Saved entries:
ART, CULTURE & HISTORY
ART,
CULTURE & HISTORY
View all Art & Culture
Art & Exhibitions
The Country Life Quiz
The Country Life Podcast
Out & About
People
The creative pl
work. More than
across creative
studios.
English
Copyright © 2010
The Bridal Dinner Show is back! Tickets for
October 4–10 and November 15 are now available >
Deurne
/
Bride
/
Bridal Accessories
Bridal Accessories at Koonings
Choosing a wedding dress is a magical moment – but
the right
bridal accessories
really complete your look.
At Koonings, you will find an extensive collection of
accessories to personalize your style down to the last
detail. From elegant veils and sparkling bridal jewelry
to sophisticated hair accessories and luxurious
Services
* * *
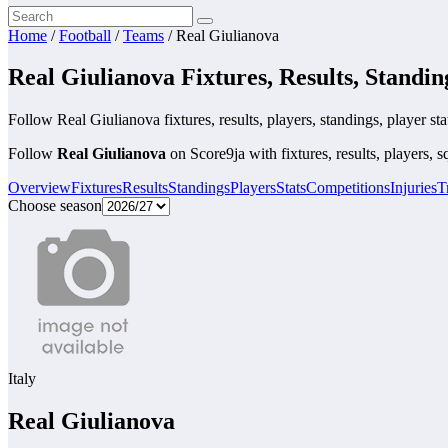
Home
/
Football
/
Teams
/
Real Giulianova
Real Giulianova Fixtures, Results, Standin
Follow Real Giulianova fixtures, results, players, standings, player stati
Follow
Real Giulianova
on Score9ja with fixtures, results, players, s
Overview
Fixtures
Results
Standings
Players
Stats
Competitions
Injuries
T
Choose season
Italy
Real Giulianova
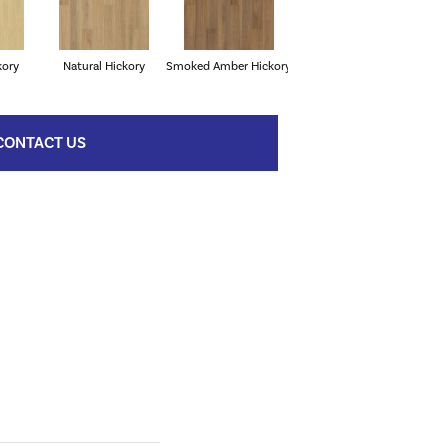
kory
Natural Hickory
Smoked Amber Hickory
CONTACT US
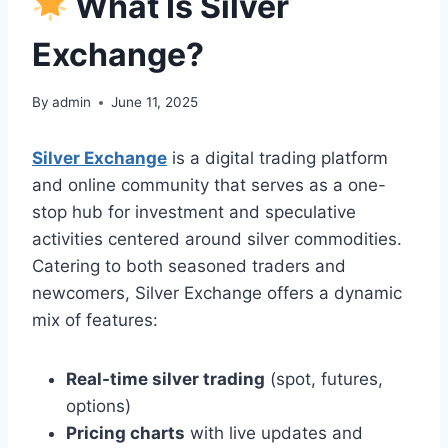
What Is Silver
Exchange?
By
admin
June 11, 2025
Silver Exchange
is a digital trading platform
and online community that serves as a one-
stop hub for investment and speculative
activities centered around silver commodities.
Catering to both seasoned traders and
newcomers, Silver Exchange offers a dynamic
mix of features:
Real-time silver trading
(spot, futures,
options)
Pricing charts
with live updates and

EXERCISE DIRECTIONS
Please copy the lines word for word, starting with the line that contains "What Is Silver" and continuing through the line that contains "with live updates and".

RESPONSE
What Is Silver
Exchange?
By
admin
June 11, 2025
Silver Exchange
is a digital trading platform
and online community that serves as a one-
stop hub for investment and speculative
activities centered around silver commodities.
Catering to both seasoned traders and
newcomers, Silver Exchange offers a dynamic
mix of features:
Real-time silver trading
(spot, futures,
options)
Pricing charts
with live updates and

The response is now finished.